• **Task directions**:
Would you restate each entry word for word, omitting the pictures?

• **Data provided**:
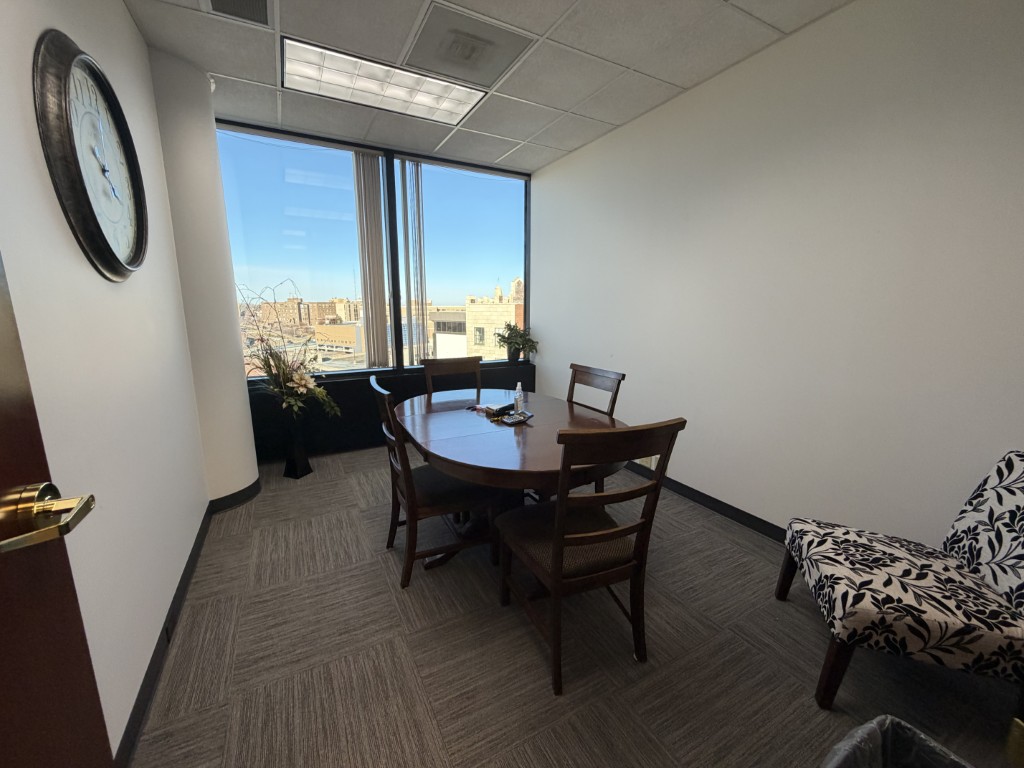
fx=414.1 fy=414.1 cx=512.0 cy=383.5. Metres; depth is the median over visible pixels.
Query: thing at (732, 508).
right baseboard
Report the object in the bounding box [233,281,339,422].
flower arrangement
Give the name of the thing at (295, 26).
ceiling
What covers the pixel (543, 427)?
dining table
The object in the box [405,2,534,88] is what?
ceiling vent
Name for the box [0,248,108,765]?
door
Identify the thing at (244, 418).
wall column
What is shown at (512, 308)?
building
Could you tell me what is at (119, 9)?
left wall
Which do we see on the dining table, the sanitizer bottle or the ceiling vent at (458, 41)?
the sanitizer bottle
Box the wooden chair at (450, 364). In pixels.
[422,356,481,396]
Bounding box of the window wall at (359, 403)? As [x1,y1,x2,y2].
[217,118,535,466]
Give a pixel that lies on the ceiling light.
(350, 74)
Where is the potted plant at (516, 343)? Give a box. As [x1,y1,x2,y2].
[495,322,537,363]
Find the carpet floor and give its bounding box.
[127,444,1022,767]
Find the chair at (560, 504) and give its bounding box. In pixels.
[495,418,685,695]
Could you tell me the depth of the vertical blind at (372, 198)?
3.76 m
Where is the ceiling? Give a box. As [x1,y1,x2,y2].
[119,0,850,173]
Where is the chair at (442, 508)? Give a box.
[368,375,496,588]
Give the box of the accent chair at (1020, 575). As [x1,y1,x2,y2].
[779,451,1023,712]
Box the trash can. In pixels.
[820,715,972,767]
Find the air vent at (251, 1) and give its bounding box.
[201,0,272,27]
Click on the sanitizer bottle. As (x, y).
(518, 388)
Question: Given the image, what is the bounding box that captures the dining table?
[392,387,626,576]
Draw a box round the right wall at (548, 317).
[532,0,1023,549]
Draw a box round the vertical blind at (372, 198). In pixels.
[353,150,389,370]
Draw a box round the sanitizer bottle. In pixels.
[513,381,523,412]
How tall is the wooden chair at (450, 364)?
0.944 m
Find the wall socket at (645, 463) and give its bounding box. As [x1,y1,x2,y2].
[637,454,658,469]
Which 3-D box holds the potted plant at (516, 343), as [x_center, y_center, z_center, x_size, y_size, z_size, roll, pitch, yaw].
[0.032,-0.433,4.356,0.490,0.419,0.448,-5,12,-28]
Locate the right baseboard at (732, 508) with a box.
[624,461,786,543]
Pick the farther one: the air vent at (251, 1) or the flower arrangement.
the flower arrangement
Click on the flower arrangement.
(299, 381)
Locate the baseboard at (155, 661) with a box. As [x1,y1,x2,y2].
[121,480,262,765]
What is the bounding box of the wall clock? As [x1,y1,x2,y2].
[34,30,148,281]
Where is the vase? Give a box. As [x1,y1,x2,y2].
[281,409,311,478]
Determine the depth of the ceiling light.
2.54 m
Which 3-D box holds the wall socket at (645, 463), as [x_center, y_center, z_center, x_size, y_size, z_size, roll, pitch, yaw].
[1.017,0.576,3.167,0.019,0.109,0.227,-5,12,-28]
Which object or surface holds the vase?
on the carpet floor
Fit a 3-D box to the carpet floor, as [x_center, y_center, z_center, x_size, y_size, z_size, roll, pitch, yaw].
[0.110,1.040,1.860,3.373,0.103,5.631,-5,12,-28]
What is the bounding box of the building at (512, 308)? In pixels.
[463,282,524,361]
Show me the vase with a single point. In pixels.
(295, 463)
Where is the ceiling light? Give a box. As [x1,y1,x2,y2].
[282,36,487,125]
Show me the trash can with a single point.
(872, 726)
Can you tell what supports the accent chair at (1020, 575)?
on the carpet floor
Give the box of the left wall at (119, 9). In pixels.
[0,0,212,763]
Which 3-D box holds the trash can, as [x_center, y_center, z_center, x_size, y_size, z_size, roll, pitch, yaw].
[0.766,0.958,0.707,0.420,0.449,0.406,-5,12,-28]
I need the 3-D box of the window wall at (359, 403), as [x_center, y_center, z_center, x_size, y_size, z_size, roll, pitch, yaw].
[-1.100,-0.764,3.904,3.060,2.667,0.210,-5,12,-28]
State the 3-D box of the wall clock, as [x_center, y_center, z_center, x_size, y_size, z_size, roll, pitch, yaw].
[-1.391,-0.724,1.419,0.057,0.735,0.682,-5,12,-28]
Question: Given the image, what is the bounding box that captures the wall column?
[146,48,259,505]
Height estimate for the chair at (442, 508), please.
0.951 m
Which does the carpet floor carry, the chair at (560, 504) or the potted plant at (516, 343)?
the chair at (560, 504)
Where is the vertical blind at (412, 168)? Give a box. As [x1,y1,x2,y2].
[397,160,426,365]
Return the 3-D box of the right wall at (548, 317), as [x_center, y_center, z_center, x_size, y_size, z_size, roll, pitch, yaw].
[1.462,-0.446,2.381,0.164,2.646,5.073,-5,12,-28]
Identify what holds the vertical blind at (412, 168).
attached to the window
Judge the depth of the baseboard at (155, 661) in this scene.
1.48 m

• **The answer**:
fx=414.1 fy=414.1 cx=512.0 cy=383.5. Metres; depth is the median over visible pixels.
Query: thing at (732, 508).
right baseboard
Report the object in the bounding box [233,281,339,422].
flower arrangement
Give the name of the thing at (295, 26).
ceiling
What covers the pixel (543, 427)?
dining table
The object in the box [405,2,534,88] is what?
ceiling vent
Name for the box [0,248,108,765]?
door
Identify the thing at (244, 418).
wall column
What is shown at (512, 308)?
building
Could you tell me what is at (119, 9)?
left wall
Which do we see on the dining table, the sanitizer bottle or the ceiling vent at (458, 41)?
the sanitizer bottle
Box the wooden chair at (450, 364). In pixels.
[422,356,481,396]
Bounding box of the window wall at (359, 403)? As [x1,y1,x2,y2].
[217,118,535,466]
Give a pixel that lies on the ceiling light.
(350, 74)
Where is the potted plant at (516, 343)? Give a box. As [x1,y1,x2,y2].
[495,322,537,363]
Find the carpet floor and give its bounding box.
[127,444,1022,767]
Find the chair at (560, 504) and give its bounding box. In pixels.
[495,418,685,695]
Could you tell me the depth of the vertical blind at (372, 198)?
3.76 m
Where is the ceiling? Give a box. As [x1,y1,x2,y2].
[119,0,850,173]
Where is the chair at (442, 508)? Give a box.
[368,375,496,588]
Give the box of the accent chair at (1020, 575). As [x1,y1,x2,y2].
[779,451,1023,712]
Box the trash can. In pixels.
[820,715,972,767]
Find the air vent at (251, 1) and give its bounding box.
[201,0,272,27]
Click on the sanitizer bottle. As (x, y).
(518, 388)
Question: Given the image, what is the bounding box that captures the dining table?
[392,387,626,576]
Draw a box round the right wall at (548, 317).
[532,0,1023,549]
Draw a box round the vertical blind at (372, 198). In pixels.
[353,150,389,370]
Draw a box round the sanitizer bottle. In pixels.
[513,381,523,412]
How tall is the wooden chair at (450, 364)?
0.944 m
Find the wall socket at (645, 463) and give its bounding box. As [x1,y1,x2,y2].
[637,454,658,469]
Which 3-D box holds the potted plant at (516, 343), as [x_center, y_center, z_center, x_size, y_size, z_size, roll, pitch, yaw].
[0.032,-0.433,4.356,0.490,0.419,0.448,-5,12,-28]
Locate the right baseboard at (732, 508) with a box.
[624,461,786,543]
Pick the farther one: the air vent at (251, 1) or the flower arrangement.
the flower arrangement
Click on the flower arrangement.
(299, 381)
Locate the baseboard at (155, 661) with a box. As [x1,y1,x2,y2].
[121,480,262,765]
What is the bounding box of the wall clock? As [x1,y1,x2,y2].
[34,30,148,281]
Where is the vase? Give a box. As [x1,y1,x2,y2].
[281,409,311,478]
Determine the depth of the ceiling light.
2.54 m
Which 3-D box holds the wall socket at (645, 463), as [x_center, y_center, z_center, x_size, y_size, z_size, roll, pitch, yaw].
[1.017,0.576,3.167,0.019,0.109,0.227,-5,12,-28]
Which object or surface holds the vase?
on the carpet floor
Fit a 3-D box to the carpet floor, as [x_center, y_center, z_center, x_size, y_size, z_size, roll, pitch, yaw].
[0.110,1.040,1.860,3.373,0.103,5.631,-5,12,-28]
What is the bounding box of the building at (512, 308)? In pixels.
[463,282,524,361]
Show me the vase with a single point. In pixels.
(295, 463)
Where is the ceiling light? Give a box. As [x1,y1,x2,y2].
[282,36,487,125]
Show me the trash can with a single point.
(872, 726)
Can you tell what supports the accent chair at (1020, 575)?
on the carpet floor
Give the box of the left wall at (119, 9). In pixels.
[0,0,212,763]
Which 3-D box holds the trash can, as [x_center, y_center, z_center, x_size, y_size, z_size, roll, pitch, yaw].
[0.766,0.958,0.707,0.420,0.449,0.406,-5,12,-28]
I need the 3-D box of the window wall at (359, 403), as [x_center, y_center, z_center, x_size, y_size, z_size, roll, pitch, yaw].
[-1.100,-0.764,3.904,3.060,2.667,0.210,-5,12,-28]
State the 3-D box of the wall clock, as [x_center, y_center, z_center, x_size, y_size, z_size, roll, pitch, yaw].
[-1.391,-0.724,1.419,0.057,0.735,0.682,-5,12,-28]
Question: Given the image, what is the bounding box that captures the wall column?
[146,48,259,505]
Height estimate for the chair at (442, 508), please.
0.951 m
Which does the carpet floor carry, the chair at (560, 504) or the potted plant at (516, 343)?
the chair at (560, 504)
Where is the vertical blind at (412, 168)? Give a box. As [x1,y1,x2,y2].
[397,160,426,365]
Return the 3-D box of the right wall at (548, 317), as [x_center, y_center, z_center, x_size, y_size, z_size, roll, pitch, yaw].
[1.462,-0.446,2.381,0.164,2.646,5.073,-5,12,-28]
Identify what holds the vertical blind at (412, 168).
attached to the window
Judge the depth of the baseboard at (155, 661) in this scene.
1.48 m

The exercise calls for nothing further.